When Sahara Clemons 23 AP first toured RISD, she was impressed by the apparel facilities and the many tools, like laser cutters, available to students.

She liked that Providence was a good mix of her hometown of Charlottesville, Virginia and New York City—a combination of the familiar and the exciting. But what may have cemented her decision to come to RISD was a cookie.

“I’m allergic to a lot of things, and the Met had vegan chocolate chip cookies the day I visited so I was like, okay, this is the place,” Clemons said, laughing. “This must be destiny.” Also important to Clemons, who was awarded the Bernard and Josephine Chaus Scholarship, was feeling that RISD believed in her.

“Something I really appreciated when opening that scholarship letter was that others feel confident in my trajectory in and beyond college,” Clemons said.

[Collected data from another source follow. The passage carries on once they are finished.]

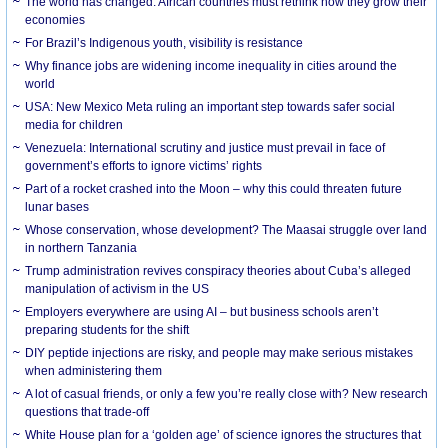
The world has changed. African countries must rethink how they grow their
economies
For Brazil’s Indigenous youth, visibility is resistance
Why finance jobs are widening income inequality in cities around the
world
USA: New Mexico Meta ruling an important step towards safer social
media for children
Venezuela: International scrutiny and justice must prevail in face of
government’s efforts to ignore victims’ rights
Part of a rocket crashed into the Moon – why this could threaten future
lunar bases
Whose conservation, whose development? The Maasai struggle over land
in northern Tanzania
Trump administration revives conspiracy theories about Cuba’s alleged
manipulation of activism in the US
Employers everywhere are using AI – but business schools aren’t
preparing students for the shift
DIY peptide injections are risky, and people may make serious mistakes
when administering them
A lot of casual friends, or only a few you’re really close with? New research
questions that trade-off
White House plan for a ‘golden age’ of science ignores the structures that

Clemons grew up painting, drawing and sewing. Starting at age seven, she took classes at a sewing shop in her hometown and learned to make apparel. At RISD, she considered majoring in painting or textiles, but chose apparel after realizing she could incorporate elements of those disciplines into apparel, which offered something extra as a wearable artform.

“The one thing I was missing in painting and textiles was that intimate quality the audience experiences with my work. When I make a garment, I can see someone wear it and it becomes alive on the wearer,” Clemons said. “I can see it in motion on the body.”

Clemons said she enjoys the math, pattern-making, trial and error and problem-solving apparel requires, and values being part of a community where she can explore multiple disciplines and learn from peers. “If I don’t have the full skills or the full knowledge necessary for work associated with one major, there are people here that are friendly and want to build something together,” she said.

Building things can range from collaborative projects to essential support networks. Clemons’ friends helped her feel like she had a family on campus during the strange early days of the COVID-19 pandemic, and friends contributed to a major project during her sophomore year in which she responded to an open-ended prompt to create a garment specific to her identity. Clemons wanted to explore traditional Black hairstyles, specifically braids, and made a corset and skirt out of synthetic pink braided hair. A Film/ Animation/Video major made a video featuring the garments, and incorporated recorded comments from Clemons’ friends.

“I was able to have a share circle with the Black women that I’ve met here at RISD and have a two-hour conversation with them that was recorded, discussing our dilemmas and laying out how Black hair has affected us, how being a Black woman has affected us walking through life. That was really powerful for me just because I hadn’t gotten to experience that,” Clemons said. “And the video itself is something I was really happy with. It was a pivotal moment at RISD.”

“If I don’t have the. . . full knowledge necessary for work associated with one major, there are people here that are friendly and want to build something together”

Another important moment for Clemons was having her first apparel piece selected for the Black Biennial, an April 2022 show that featured work by Black RISD students, staff and alumni and by Black artists and designers from the Providence area. She was honored to be included and excited to be exposed to the work of the broader community beyond RISD.

Clemons aims to spend her final year at RISD balancing studio and academic work with more deep-rooted engagement with clubs, including a Black feminist reading group, a book club and Black Artists and Designers, a student-led creative community informing and promoting Blackness and its intersections at RISD.